Dallas Bishop George Sumner has refused to allow same-sex marriages to take place in his diocese. In a compromise at the denomination’s general conference this past summer, a visiting and assisting bishop will oversee churches that will perform weddings in the eight diocese affected by bishops who don’t believe in their parishioners’ equality. Episcopal churches in all of the other diocese have been performing same-sex marriages since 2015.

As part of the agreement, Sumner will delegate all sacramental and liturgical oversight of the parishes to Smith.

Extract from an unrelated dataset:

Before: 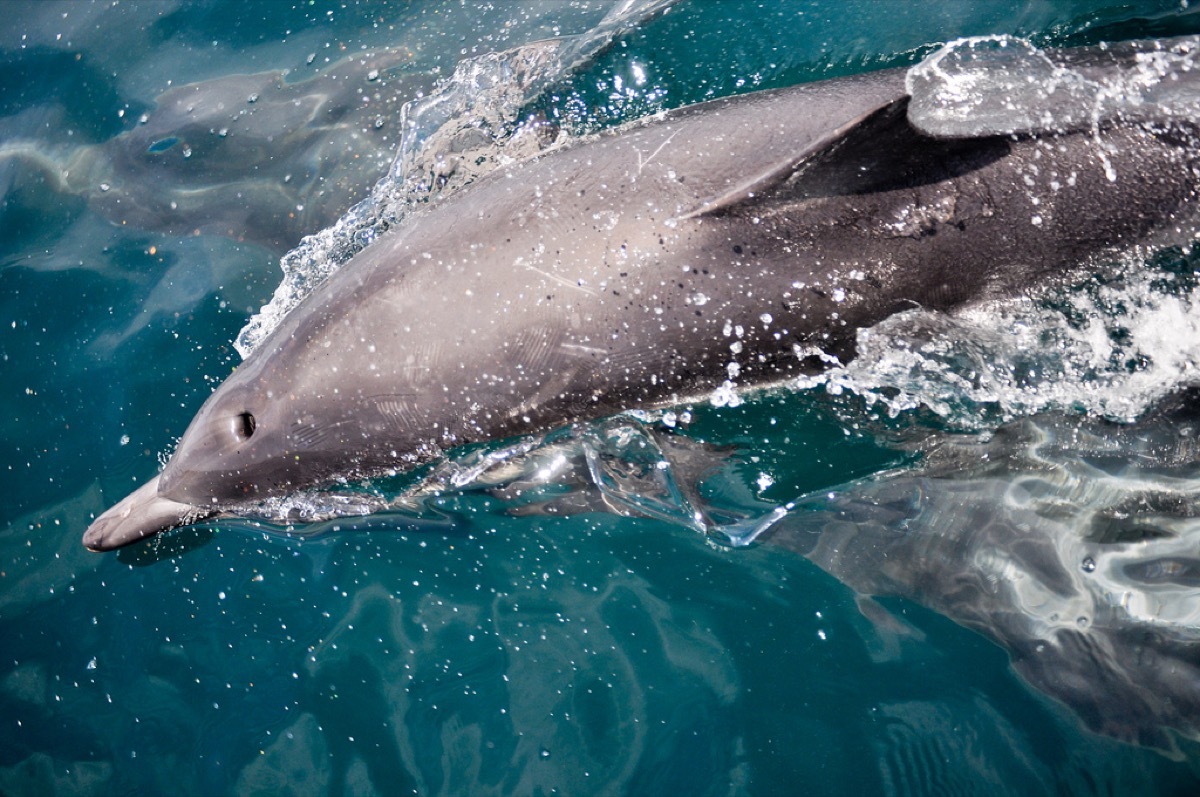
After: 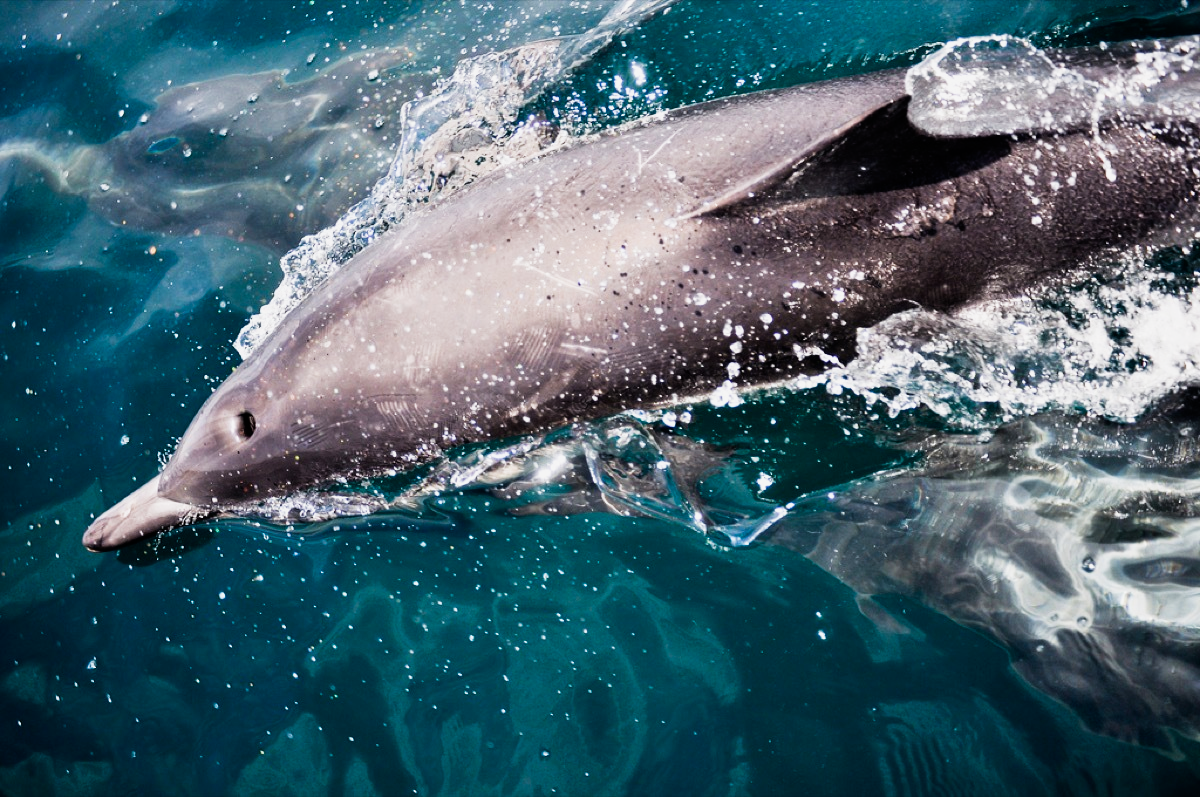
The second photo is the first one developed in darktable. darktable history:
sigmoid: contrast 1.86, skew 0.35
white balance: emerald 1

The three Dallas churches are Episcopal Church of the Ascension on Greenville Avenue, Episcopal Church of the Transfiguration in far North Dallas and Episcopal Church of St. Thomas the Apostle on Inwood Road in Oak Lawn.

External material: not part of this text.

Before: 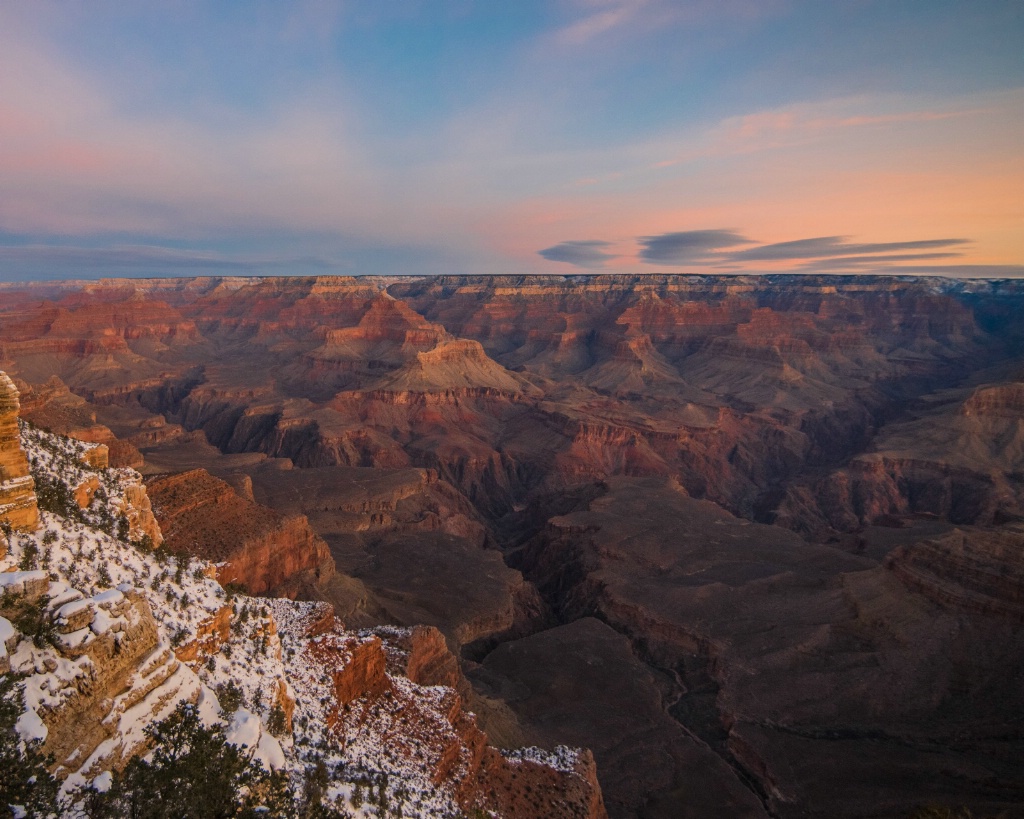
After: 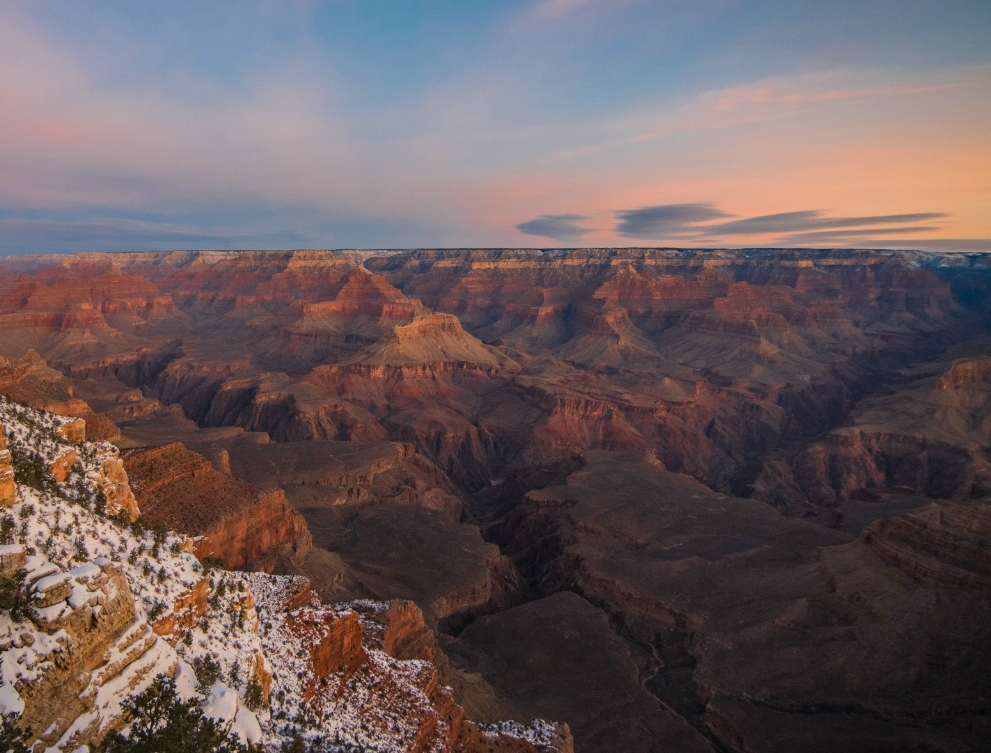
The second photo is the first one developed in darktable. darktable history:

The churches will begin performing weddings in January. St. Thomas has a long backlog. The rector at Transfiguration hopes couples who were married elsewhere will renew their vows at the church. Ascension has no current requests for marriage, but one partner in a gay couple died while waiting for permission to marry.

Under the arrangement, individual churches will not pay the additional costs that will be incurred. The Dallas diocese will bear all costs. And the arrangement isn’t necessarily permanent. Smith announced he will retire in spring 2020.

Many expected The Rt. Rev. J. Scott Mayer, bishop of the Fort Worth diocese, to oversee the Dallas churches, but Mayer is also bishop of the Lubbock diocese. Since Sumner banned marriage in Dallas, Mayer has welcomed Dallas couples to marry in Fort Worth churches. Some couples took advantage of the offer, while others waited to marry in their own churches.

Among the other dioceses where same-sex weddings have been banned is liberal Albany, N.Y. That city’s Bishop Love has said he will continue to prohibit marriage.